Stored data.
- - -
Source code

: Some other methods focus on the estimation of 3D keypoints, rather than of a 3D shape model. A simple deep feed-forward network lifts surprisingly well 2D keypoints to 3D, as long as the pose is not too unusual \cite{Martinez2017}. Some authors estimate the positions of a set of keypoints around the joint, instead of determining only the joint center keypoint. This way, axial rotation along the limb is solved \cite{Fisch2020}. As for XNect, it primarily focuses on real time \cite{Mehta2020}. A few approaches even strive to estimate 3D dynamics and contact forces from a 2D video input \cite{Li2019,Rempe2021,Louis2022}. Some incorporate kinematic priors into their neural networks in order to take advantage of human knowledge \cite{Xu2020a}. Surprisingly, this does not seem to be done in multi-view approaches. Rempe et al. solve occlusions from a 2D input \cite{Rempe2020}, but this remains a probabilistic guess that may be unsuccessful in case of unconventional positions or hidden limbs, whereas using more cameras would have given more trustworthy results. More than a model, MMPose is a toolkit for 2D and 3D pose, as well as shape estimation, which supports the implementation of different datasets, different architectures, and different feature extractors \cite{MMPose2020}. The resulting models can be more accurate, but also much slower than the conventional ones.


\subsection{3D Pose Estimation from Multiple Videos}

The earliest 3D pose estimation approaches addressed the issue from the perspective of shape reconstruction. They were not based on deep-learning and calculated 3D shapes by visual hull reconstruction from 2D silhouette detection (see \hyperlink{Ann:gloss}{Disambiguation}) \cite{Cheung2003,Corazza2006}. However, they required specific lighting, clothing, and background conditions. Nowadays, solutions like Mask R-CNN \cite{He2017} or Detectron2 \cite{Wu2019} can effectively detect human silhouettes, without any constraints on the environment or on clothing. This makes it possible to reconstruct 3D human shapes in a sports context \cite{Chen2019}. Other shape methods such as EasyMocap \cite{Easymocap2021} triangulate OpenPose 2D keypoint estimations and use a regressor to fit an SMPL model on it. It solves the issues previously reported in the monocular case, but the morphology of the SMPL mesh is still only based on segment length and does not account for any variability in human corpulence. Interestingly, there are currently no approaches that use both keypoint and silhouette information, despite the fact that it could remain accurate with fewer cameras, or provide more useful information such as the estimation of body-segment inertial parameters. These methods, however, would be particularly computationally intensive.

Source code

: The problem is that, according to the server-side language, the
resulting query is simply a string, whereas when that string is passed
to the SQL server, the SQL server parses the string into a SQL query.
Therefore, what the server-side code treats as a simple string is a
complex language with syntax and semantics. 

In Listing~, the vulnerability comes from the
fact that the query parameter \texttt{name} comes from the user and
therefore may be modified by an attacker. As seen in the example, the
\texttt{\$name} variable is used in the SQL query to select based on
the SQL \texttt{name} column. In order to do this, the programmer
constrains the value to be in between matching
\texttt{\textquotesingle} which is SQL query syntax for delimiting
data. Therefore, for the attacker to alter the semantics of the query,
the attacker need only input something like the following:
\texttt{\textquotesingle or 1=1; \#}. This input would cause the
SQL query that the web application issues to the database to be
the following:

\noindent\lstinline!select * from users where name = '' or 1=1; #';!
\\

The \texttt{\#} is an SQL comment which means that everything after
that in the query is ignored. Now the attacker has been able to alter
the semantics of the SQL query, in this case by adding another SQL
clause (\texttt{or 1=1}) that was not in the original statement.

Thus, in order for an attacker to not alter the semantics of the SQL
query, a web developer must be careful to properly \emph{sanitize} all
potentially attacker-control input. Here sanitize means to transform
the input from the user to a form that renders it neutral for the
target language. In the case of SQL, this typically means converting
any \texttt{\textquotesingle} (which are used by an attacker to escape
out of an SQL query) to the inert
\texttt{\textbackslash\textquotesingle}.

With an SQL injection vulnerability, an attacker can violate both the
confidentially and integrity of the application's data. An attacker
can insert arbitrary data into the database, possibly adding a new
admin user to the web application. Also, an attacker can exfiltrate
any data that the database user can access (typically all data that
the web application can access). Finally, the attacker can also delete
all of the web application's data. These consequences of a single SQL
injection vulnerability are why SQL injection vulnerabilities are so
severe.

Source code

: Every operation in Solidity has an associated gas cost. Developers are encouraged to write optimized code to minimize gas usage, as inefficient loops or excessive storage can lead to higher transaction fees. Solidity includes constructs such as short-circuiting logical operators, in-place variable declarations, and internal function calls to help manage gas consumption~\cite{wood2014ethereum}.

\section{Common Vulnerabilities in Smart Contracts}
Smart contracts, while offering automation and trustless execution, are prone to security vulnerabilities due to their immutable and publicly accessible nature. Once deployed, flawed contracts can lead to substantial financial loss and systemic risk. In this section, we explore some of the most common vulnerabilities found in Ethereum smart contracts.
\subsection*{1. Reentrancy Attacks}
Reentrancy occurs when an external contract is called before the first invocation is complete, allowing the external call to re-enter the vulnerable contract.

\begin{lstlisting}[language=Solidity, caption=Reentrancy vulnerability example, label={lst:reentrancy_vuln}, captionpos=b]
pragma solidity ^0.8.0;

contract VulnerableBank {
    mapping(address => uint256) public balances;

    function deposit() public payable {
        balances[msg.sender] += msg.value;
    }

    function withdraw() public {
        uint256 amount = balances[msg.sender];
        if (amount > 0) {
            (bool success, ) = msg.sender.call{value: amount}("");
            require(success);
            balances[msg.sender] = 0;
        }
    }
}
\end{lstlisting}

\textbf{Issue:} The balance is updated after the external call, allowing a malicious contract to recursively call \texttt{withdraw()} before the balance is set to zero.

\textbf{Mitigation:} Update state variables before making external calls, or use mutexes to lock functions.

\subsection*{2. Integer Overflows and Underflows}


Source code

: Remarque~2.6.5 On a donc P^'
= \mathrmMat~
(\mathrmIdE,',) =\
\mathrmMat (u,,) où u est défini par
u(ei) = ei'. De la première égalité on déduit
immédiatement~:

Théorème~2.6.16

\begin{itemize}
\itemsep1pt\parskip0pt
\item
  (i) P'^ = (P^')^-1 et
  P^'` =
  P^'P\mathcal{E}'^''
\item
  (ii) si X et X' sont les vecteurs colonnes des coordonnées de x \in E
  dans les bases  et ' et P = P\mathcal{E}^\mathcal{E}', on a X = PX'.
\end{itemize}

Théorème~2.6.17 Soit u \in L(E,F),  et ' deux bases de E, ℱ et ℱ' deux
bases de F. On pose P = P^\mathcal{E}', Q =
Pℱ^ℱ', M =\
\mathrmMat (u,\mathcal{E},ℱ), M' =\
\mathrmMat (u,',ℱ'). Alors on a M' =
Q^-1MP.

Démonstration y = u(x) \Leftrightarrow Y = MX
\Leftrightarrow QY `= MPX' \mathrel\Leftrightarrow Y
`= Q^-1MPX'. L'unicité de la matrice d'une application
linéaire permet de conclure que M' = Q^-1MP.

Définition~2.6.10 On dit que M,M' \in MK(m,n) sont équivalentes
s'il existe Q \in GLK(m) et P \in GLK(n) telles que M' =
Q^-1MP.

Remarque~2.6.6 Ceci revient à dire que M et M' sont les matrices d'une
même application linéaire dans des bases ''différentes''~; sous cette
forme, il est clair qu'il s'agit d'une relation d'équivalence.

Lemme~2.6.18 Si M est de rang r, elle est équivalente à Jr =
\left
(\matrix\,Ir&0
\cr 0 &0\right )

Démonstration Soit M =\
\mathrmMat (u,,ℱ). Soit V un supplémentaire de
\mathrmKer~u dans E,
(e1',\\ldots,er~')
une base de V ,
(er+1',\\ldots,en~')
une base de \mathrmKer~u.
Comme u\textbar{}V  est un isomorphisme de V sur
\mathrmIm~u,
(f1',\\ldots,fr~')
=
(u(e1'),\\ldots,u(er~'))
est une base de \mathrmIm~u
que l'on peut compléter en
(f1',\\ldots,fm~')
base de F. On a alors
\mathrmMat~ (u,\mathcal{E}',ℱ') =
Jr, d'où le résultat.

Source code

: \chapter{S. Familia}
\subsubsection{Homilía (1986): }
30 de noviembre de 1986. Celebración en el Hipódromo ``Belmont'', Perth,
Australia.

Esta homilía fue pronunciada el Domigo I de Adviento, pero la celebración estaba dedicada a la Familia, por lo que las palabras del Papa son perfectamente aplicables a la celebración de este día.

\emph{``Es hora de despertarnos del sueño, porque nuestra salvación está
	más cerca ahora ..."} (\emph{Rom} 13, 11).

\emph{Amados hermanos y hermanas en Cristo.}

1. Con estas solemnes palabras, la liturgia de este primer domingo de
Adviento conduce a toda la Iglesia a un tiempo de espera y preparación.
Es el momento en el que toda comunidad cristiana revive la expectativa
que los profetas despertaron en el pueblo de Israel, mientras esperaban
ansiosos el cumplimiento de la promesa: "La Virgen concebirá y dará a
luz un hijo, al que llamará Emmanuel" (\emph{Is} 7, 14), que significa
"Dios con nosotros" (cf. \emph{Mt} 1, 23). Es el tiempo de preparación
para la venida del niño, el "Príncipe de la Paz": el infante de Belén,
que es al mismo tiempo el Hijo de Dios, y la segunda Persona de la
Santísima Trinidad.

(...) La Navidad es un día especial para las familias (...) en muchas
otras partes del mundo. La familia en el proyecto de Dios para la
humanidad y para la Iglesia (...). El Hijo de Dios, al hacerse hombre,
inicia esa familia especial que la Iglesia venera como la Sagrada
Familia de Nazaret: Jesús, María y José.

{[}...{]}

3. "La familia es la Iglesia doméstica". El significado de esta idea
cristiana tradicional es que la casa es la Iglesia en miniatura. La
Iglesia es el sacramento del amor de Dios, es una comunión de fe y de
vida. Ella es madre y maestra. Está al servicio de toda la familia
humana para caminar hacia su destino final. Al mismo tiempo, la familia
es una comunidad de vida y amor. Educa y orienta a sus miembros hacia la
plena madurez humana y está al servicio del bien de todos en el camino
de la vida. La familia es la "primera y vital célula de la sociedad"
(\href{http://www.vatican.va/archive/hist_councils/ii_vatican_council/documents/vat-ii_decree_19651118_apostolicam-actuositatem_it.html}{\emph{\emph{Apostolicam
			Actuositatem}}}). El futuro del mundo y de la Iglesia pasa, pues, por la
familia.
- - -
Instructions for the task. Could you filter the entries above for lines holding the string "mathrmKer" and copy them?

Written response.
\mathrmKer~u dans E,
une base de \mathrmKer~u.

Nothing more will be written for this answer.